Acute COPD Exacerbation (AECOPD)

• A patient with a history of chronic obstructive pulmonary disease (COPD) has increasing dyspnea and purulent sputum production consistent with an acute exacerbation (AECOPD). Precipitants of AECOPD can be divided into infectious and noninfectious causes.  Infectious etiologies account for roughly two-thirds of all cases of AECOPD:
  • The 3 bacteria most commonly isolated during AECOPD are nontypeable Haemophilus influenzae, Moraxella catarrhalis, and Streptococcus pneumoniae.

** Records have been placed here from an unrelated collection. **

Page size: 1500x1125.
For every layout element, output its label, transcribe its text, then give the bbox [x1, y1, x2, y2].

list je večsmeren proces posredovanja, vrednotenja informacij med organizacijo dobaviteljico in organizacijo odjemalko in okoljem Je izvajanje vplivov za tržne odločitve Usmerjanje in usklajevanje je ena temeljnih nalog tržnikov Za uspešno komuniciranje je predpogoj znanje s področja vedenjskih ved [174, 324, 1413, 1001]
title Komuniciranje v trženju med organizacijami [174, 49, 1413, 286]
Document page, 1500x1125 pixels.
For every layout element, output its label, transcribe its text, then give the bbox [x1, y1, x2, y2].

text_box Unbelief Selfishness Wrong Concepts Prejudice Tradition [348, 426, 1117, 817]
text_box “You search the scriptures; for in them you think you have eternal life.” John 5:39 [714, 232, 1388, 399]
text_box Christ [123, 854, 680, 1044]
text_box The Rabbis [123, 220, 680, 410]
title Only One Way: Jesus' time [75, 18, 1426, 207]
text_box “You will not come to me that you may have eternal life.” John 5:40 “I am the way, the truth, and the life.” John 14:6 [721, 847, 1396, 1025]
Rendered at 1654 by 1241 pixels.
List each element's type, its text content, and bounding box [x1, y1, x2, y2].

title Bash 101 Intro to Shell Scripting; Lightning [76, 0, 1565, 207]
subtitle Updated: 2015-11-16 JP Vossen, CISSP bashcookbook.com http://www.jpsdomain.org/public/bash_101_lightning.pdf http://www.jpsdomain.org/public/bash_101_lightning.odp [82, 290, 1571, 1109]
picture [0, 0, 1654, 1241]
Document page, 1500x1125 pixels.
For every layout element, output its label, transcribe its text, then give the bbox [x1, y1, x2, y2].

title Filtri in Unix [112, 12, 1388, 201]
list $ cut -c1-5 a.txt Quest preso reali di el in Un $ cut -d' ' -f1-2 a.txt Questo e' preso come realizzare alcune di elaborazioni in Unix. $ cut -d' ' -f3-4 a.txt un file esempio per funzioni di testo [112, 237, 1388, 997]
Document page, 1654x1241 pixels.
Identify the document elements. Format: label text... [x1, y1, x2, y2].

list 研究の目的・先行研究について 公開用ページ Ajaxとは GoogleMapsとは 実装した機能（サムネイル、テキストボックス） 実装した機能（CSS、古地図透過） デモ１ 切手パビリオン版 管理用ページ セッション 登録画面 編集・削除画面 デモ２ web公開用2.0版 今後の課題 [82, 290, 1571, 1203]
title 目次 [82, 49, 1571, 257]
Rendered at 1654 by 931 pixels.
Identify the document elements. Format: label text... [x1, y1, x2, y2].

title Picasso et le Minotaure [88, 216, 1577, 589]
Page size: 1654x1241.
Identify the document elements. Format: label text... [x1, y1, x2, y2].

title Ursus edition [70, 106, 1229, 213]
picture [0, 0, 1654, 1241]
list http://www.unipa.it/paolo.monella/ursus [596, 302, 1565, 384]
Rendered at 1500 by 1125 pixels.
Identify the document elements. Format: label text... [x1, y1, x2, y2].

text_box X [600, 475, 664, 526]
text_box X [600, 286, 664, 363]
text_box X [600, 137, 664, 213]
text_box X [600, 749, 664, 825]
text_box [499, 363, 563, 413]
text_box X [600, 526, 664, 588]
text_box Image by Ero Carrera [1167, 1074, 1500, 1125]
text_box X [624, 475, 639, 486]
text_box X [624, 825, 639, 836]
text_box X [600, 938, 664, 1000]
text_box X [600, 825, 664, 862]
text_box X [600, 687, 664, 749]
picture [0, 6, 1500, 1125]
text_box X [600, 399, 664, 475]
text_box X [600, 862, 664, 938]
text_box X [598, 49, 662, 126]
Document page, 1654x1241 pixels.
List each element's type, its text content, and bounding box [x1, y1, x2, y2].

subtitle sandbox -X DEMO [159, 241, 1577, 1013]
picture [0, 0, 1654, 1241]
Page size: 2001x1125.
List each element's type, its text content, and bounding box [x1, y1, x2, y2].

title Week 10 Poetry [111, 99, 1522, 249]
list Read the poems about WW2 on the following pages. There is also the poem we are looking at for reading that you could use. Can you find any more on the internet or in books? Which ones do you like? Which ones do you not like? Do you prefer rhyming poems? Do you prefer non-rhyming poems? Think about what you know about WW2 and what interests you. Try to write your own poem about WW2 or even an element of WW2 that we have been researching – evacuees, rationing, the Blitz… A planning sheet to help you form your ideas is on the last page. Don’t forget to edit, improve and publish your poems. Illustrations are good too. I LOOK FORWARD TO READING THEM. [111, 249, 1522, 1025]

  • The 3 most common viral triggers of AECOPD are human rhinovirus, influenza, and respiratory syncytial virus.
  • MCC of COPD exacerbation:
    • respiratory viruses are the MCC → Rhinovirus
    • bacteria are the second MCC → “respiratory triad” → S.pneumoniae, H.influenzae, M.catarrhalis
• Infection results in direct damage to respiratory ciliated epithelium, cytokine-mediated airway inflammation, and mucus hypersecretion, all of which worsen the baseline symptoms of COPD.  The presence of purulent (eg, greenish, malodorous) sputum merely denotes the influx of activated neutrophils (myeloperoxidase produces the green hue) and does not reliably distinguish between viral or bacterial infection.